You can copy the DNA sequencing reads for the other two strains using following commands.
cd ~/prac_genome_assembly/03_raw_data
cp ~/data/prac_genome_assembly/03_raw_data/SRR*.fastq.gz ./
And then, we need to do QC for these raw sequencing reads, and also remove adaptor and low-quality sequences.
source activate bioinf
mkdir ~/prac_genome_assembly/04_results/05_variant_calling
cd ~/prac_genome_assembly/04_results/05_variant_calling
# QC of raw reads
fastqc -o ~/prac_genome_assembly/04_results/05_variant_calling \
~/prac_genome_assembly/03_raw_data/SRR26143067_R1.100x.fastq.gz \
~/prac_genome_assembly/03_raw_data/SRR26143067_R2.100x.fastq.gz \
~/prac_genome_assembly/03_raw_data/SRR26143068_R1.100x.fastq.gz \
~/prac_genome_assembly/03_raw_data/SRR26143068_R2.100x.fastq.gz
trimmomatic PE ~/prac_genome_assembly/03_raw_data/SRR26143067_R1.100x.fastq.gz \
~/prac_genome_assembly/03_raw_data/SRR26143067_R2.100x.fastq.gz \
SRR26143067_R1.100x.clean.fastq.gz SRR26143067_R1.100x.orphans.fastq.gz \
SRR26143067_R2.100x.clean.fastq.gz SRR26143067_R2.100x.orphans.fastq.gz \
ILLUMINACLIP:${CONDA_PREFIX}/share/trimmomatic/adapters/TruSeq3-PE.fa:2:30:10:3:true \
SLIDINGWINDOW:4:10
trimmomatic PE ~/prac_genome_assembly/03_raw_data/SRR26143068_R1.100x.fastq.gz \
~/prac_genome_assembly/03_raw_data/SRR26143068_R2.100x.fastq.gz \
SRR26143068_R1.100x.clean.fastq.gz SRR26143068_R1.100x.orphans.fastq.gz \
SRR26143068_R2.100x.clean.fastq.gz SRR26143068_R2.100x.orphans.fastq.gz \
ILLUMINACLIP:${CONDA_PREFIX}/share/trimmomatic/adapters/TruSeq3-PE.fa:2:30:10:3:true \
SLIDINGWINDOW:4:10
fastqc *.clean.fastq.gz
We will be using BWA to map these DNA sequencing reads to our assembled genome.
cd ~/prac_genome_assembly/04_results/05_variant_calling
# genome mapping using BWA
bwa index ~/prac_genome_assembly/04_results/03_genome_assembly/pacbio_LR_10x/assembly.fasta
bwa mem ~/prac_genome_assembly/04_results/03_genome_assembly/pacbio_LR_10x/assembly.fasta \
SRR26143067_R1.100x.clean.fastq.gz SRR26143067_R2.100x.clean.fastq.gz \
| samtools view -F 4 -u \
| samtools sort \
-o SRR26143067.bam \
/dev/stdin
bwa mem ~/prac_genome_assembly/04_results/03_genome_assembly/pacbio_LR_10x/assembly.fasta \
SRR26143068_R1.100x.clean.fastq.gz SRR26143068_R2.100x.clean.fastq.gz \
| samtools view -F 4 -u \
| samtools sort \
-o SRR26143068.bam \
/dev/stdin
Then we can use bcftools
to call variants. You will learn more about variants and VCF format files in following lectures and Pracs.

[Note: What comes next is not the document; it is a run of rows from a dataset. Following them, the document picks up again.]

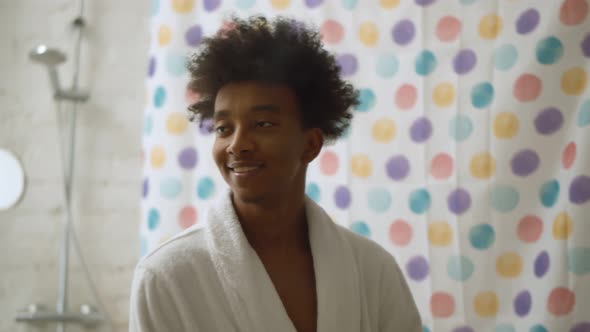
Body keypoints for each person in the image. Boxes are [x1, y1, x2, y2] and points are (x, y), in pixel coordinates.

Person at [129, 15, 421, 332]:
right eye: (224, 128)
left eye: (263, 124)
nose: (237, 145)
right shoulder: (166, 276)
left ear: (310, 144)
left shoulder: (373, 269)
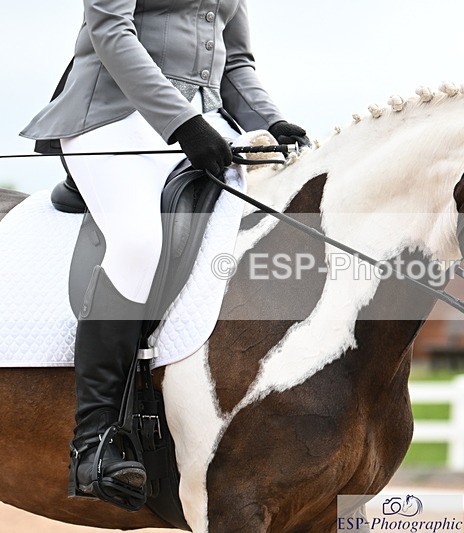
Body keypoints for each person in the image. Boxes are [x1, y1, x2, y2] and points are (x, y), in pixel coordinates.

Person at [19, 0, 308, 504]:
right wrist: (181, 122)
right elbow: (109, 29)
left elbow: (235, 61)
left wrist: (271, 120)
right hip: (110, 115)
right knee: (138, 242)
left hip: (202, 122)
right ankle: (94, 443)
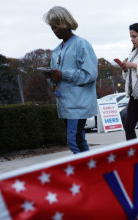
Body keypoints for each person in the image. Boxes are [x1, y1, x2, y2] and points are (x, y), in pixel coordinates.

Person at [43, 6, 98, 154]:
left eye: (57, 26)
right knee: (78, 140)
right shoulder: (56, 51)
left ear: (66, 23)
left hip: (79, 103)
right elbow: (57, 76)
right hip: (65, 104)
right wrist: (51, 77)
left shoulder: (81, 44)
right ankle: (91, 171)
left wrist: (63, 74)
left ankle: (87, 173)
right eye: (52, 28)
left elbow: (91, 74)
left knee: (74, 141)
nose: (54, 31)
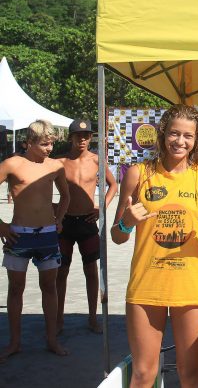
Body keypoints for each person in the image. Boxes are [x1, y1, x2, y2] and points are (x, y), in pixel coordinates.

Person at [110, 105, 198, 387]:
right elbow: (117, 235)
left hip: (192, 286)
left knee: (190, 373)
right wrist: (126, 222)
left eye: (188, 136)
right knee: (142, 373)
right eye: (174, 133)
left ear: (197, 139)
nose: (180, 141)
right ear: (163, 134)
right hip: (146, 285)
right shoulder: (138, 174)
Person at [0, 120, 70, 362]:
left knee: (49, 287)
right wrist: (2, 225)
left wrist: (59, 219)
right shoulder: (12, 164)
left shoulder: (55, 166)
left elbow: (66, 196)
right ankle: (14, 343)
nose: (49, 148)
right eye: (44, 144)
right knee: (16, 288)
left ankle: (52, 339)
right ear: (28, 143)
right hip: (19, 234)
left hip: (48, 234)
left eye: (51, 143)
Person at [56, 119, 118, 334]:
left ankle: (93, 318)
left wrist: (102, 207)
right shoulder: (59, 162)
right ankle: (58, 319)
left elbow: (113, 185)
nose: (82, 139)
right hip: (64, 223)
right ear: (70, 137)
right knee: (60, 272)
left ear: (91, 137)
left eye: (86, 136)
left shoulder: (96, 160)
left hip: (87, 222)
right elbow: (42, 188)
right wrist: (53, 208)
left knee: (91, 272)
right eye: (77, 136)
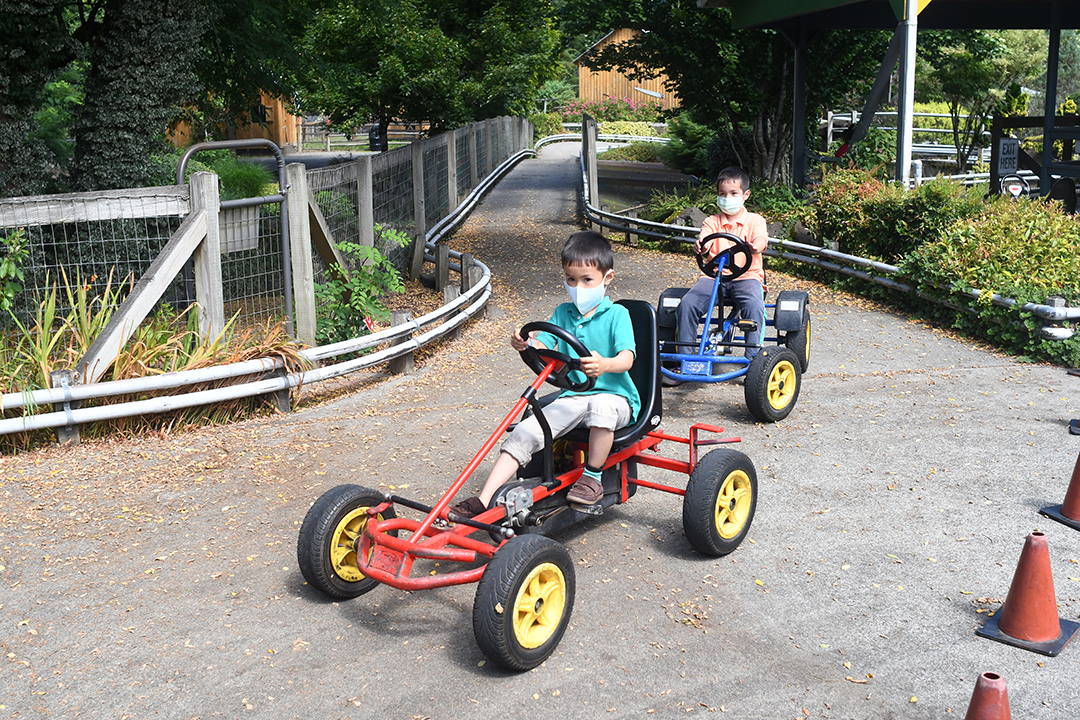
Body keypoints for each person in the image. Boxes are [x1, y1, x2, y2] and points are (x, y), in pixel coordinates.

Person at [452, 230, 639, 517]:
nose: (579, 287)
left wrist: (605, 365)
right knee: (526, 430)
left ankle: (593, 478)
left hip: (616, 397)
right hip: (576, 395)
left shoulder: (618, 315)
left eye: (587, 280)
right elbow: (545, 343)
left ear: (607, 278)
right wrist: (527, 344)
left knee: (601, 406)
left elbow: (627, 358)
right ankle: (484, 498)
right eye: (571, 280)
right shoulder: (563, 313)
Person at [666, 166, 768, 387]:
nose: (727, 198)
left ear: (745, 195)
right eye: (722, 194)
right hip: (713, 278)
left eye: (733, 193)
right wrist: (702, 246)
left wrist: (755, 246)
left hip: (746, 277)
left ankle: (753, 362)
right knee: (688, 304)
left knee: (754, 306)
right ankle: (686, 359)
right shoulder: (712, 221)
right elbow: (706, 240)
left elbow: (761, 240)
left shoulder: (755, 221)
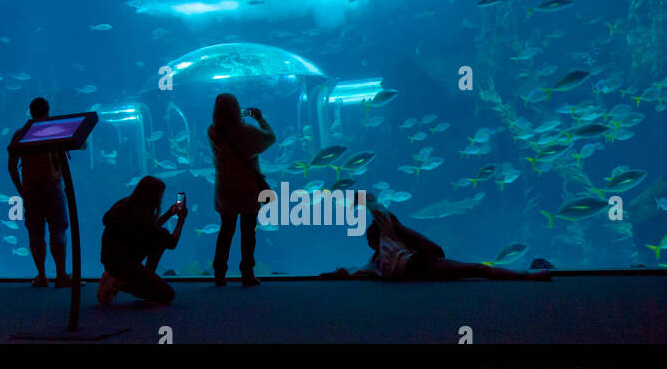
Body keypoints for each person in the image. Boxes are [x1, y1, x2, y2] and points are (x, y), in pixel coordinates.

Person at [320, 198, 551, 281]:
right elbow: (361, 272)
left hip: (421, 263)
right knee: (475, 270)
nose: (367, 237)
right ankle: (525, 275)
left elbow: (375, 205)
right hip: (416, 269)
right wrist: (341, 275)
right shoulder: (376, 260)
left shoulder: (388, 237)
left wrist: (355, 201)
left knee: (476, 269)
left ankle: (525, 276)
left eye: (371, 232)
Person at [208, 92, 275, 287]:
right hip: (247, 188)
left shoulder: (212, 131)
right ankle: (247, 273)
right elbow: (270, 138)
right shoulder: (248, 132)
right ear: (237, 109)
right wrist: (260, 119)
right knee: (248, 232)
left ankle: (219, 274)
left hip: (225, 188)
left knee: (225, 231)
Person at [7, 97, 71, 288]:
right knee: (58, 228)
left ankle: (42, 275)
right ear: (48, 110)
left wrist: (21, 189)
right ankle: (61, 275)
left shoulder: (20, 134)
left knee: (35, 232)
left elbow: (11, 167)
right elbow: (63, 161)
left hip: (30, 190)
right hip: (53, 186)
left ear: (31, 111)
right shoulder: (54, 132)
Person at [97, 175, 187, 305]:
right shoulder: (143, 219)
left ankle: (131, 276)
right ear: (154, 197)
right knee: (168, 294)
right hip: (124, 264)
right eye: (160, 196)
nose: (161, 199)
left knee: (158, 240)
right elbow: (172, 243)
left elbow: (150, 230)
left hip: (110, 258)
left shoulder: (126, 205)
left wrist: (168, 214)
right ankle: (116, 283)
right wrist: (181, 220)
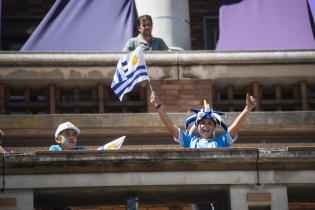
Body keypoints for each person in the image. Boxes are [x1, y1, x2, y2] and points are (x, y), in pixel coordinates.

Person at [150, 91, 256, 148]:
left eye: (210, 123)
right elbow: (171, 128)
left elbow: (236, 126)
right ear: (197, 126)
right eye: (203, 123)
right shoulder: (190, 141)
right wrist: (158, 107)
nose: (206, 126)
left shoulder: (222, 140)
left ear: (214, 127)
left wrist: (248, 108)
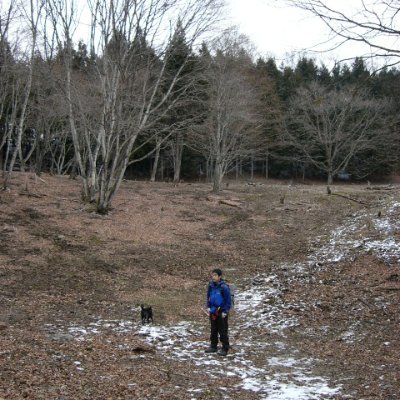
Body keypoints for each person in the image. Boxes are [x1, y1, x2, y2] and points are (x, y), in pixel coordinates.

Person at [205, 268, 231, 356]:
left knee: (222, 330)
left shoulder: (224, 287)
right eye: (213, 275)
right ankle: (213, 346)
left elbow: (228, 300)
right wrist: (208, 306)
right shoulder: (210, 286)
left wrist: (226, 311)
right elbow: (208, 296)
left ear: (220, 276)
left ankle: (225, 348)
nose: (213, 277)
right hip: (213, 310)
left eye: (215, 275)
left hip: (221, 311)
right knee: (213, 329)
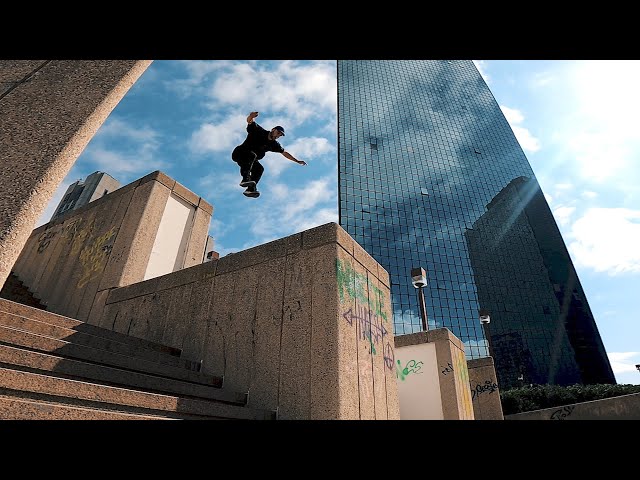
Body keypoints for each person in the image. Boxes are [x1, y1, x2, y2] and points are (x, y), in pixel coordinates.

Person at [232, 111, 307, 198]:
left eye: (280, 135)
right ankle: (245, 179)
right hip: (239, 153)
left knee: (259, 169)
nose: (278, 136)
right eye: (278, 133)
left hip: (248, 160)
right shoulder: (259, 131)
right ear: (273, 130)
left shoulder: (274, 144)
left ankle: (250, 189)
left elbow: (284, 153)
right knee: (252, 155)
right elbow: (250, 121)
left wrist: (297, 161)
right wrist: (251, 116)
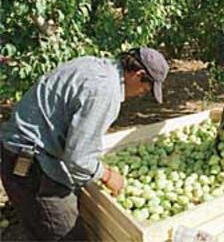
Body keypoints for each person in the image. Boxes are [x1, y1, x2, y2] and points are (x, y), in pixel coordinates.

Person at [0, 47, 169, 241]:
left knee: (39, 226)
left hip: (15, 150)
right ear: (138, 75)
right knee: (69, 236)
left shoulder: (94, 64)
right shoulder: (106, 92)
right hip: (31, 165)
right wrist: (107, 175)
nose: (141, 94)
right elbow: (77, 159)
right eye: (145, 89)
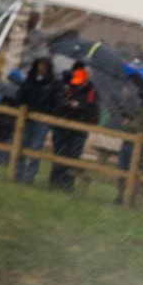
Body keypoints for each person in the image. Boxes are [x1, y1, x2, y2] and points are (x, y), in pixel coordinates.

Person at [48, 63, 99, 193]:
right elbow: (58, 102)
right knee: (59, 154)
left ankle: (67, 186)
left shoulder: (92, 92)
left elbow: (93, 111)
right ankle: (54, 184)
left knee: (73, 158)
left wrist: (78, 107)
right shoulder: (67, 86)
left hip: (79, 130)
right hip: (61, 127)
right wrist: (70, 105)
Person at [14, 56, 61, 183]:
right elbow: (20, 96)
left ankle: (30, 176)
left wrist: (48, 114)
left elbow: (56, 102)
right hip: (26, 118)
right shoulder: (29, 80)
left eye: (44, 65)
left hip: (43, 120)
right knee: (21, 145)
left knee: (36, 147)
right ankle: (18, 174)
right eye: (40, 65)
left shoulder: (54, 83)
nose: (41, 68)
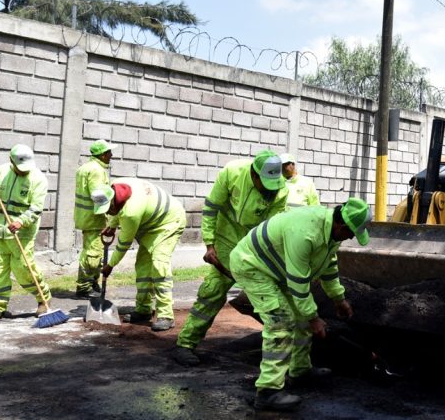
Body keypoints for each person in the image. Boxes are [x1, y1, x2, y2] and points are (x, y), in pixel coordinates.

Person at [232, 198, 368, 411]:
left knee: (302, 319)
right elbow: (298, 282)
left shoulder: (331, 233)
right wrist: (314, 318)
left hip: (277, 270)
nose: (351, 238)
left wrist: (339, 299)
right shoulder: (305, 233)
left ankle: (300, 371)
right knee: (281, 322)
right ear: (341, 225)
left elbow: (329, 266)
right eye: (351, 233)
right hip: (252, 266)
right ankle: (268, 391)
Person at [174, 150, 289, 363]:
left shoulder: (280, 189)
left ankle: (287, 352)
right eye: (264, 183)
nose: (269, 189)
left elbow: (272, 229)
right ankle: (185, 344)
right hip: (226, 237)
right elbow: (211, 208)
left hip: (254, 242)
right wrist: (209, 244)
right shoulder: (232, 173)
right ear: (254, 174)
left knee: (269, 295)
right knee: (214, 290)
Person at [93, 178, 187, 332]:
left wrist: (110, 265)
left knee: (159, 265)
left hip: (169, 221)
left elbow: (124, 244)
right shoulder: (115, 188)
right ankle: (143, 310)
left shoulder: (131, 213)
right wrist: (112, 225)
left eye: (108, 210)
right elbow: (117, 208)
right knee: (142, 267)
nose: (107, 213)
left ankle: (166, 315)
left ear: (112, 202)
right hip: (151, 224)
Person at [0, 144, 52, 321]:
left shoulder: (39, 179)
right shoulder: (0, 172)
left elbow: (36, 209)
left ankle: (43, 299)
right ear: (11, 160)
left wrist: (21, 222)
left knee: (23, 269)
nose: (22, 171)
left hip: (21, 234)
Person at [73, 139, 113, 297]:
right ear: (102, 155)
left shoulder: (85, 168)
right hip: (94, 217)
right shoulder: (96, 170)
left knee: (94, 251)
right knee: (92, 254)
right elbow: (98, 196)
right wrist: (110, 214)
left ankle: (92, 282)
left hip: (86, 216)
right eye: (109, 152)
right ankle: (84, 287)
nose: (111, 155)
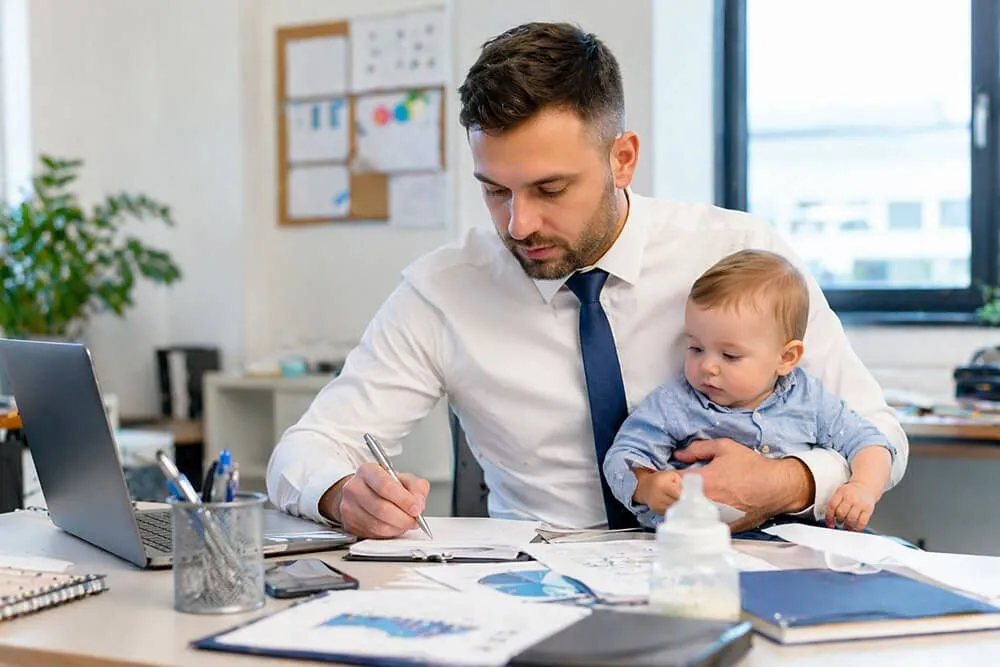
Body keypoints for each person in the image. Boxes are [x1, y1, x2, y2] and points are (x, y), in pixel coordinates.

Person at [265, 21, 907, 539]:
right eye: (494, 191)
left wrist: (787, 481)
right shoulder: (442, 291)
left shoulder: (742, 254)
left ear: (621, 158)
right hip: (541, 584)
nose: (518, 224)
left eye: (550, 188)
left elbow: (882, 435)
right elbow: (305, 450)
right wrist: (341, 493)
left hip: (746, 565)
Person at [604, 249, 896, 533]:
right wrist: (646, 486)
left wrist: (863, 488)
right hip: (702, 542)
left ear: (785, 358)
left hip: (801, 538)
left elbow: (869, 442)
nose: (708, 366)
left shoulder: (809, 398)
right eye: (696, 348)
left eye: (729, 356)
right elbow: (623, 455)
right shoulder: (675, 403)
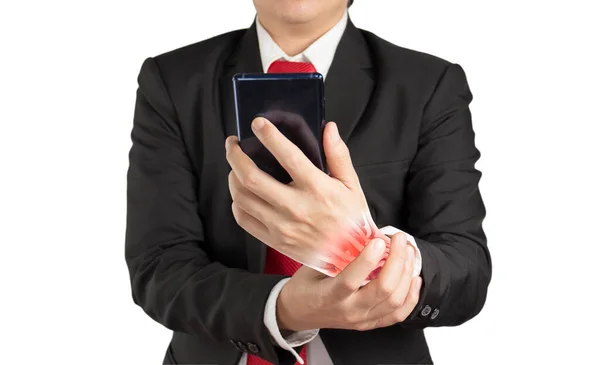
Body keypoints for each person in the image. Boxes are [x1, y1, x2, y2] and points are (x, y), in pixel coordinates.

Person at [125, 0, 492, 364]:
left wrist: (363, 245)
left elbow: (467, 271)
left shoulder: (427, 84)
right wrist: (285, 309)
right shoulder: (173, 80)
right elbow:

cd ~/prac_genome_assembly/04_results/05_variant_calling
bcftools mpileup -f ~/prac_genome_assembly/04_results/03_genome_assembly/pacbio_LR_10x/assembly.fasta \
SRR26143067.bam \
SRR26143068.bam |
bcftools call -mv |
bcftools view -O z -o variants.vcf.gz
We can get some statistics about the detected variants using bcftools stats
.
cd ~/prac_genome_assembly/04_results/05_variant_calling
bcftools stats variants.vcf.gz >variants.summary.txt
We can also filter the variants based on different criteria. For example, we can keep variants with supporting read depth more than 100 (DP > 100
) and quality score higher than 100 (QUAL > 100
) (Note: This is just a toy example showing you how to do variant filtering, and you will need to choose your filtering criteria carefully when you are doing a real-world project. Please refer to the documentation to get more information about variant fitlering).
cd ~/prac_genome_assembly/04_results/05_variant_calling
bcftools filter -i 'DP>100 && QUAL>100' variants.vcf.gz \
-O z -o variants.filtered.vcf.gz
bcftools stats variants.filtered.vcf.gz >variants.filtered.summary.txt
After we get the filtered variants, we can do some additional analysis based on these variants, for example, we can use vg
to build genome graph, which you will learn in next lecture/pracs.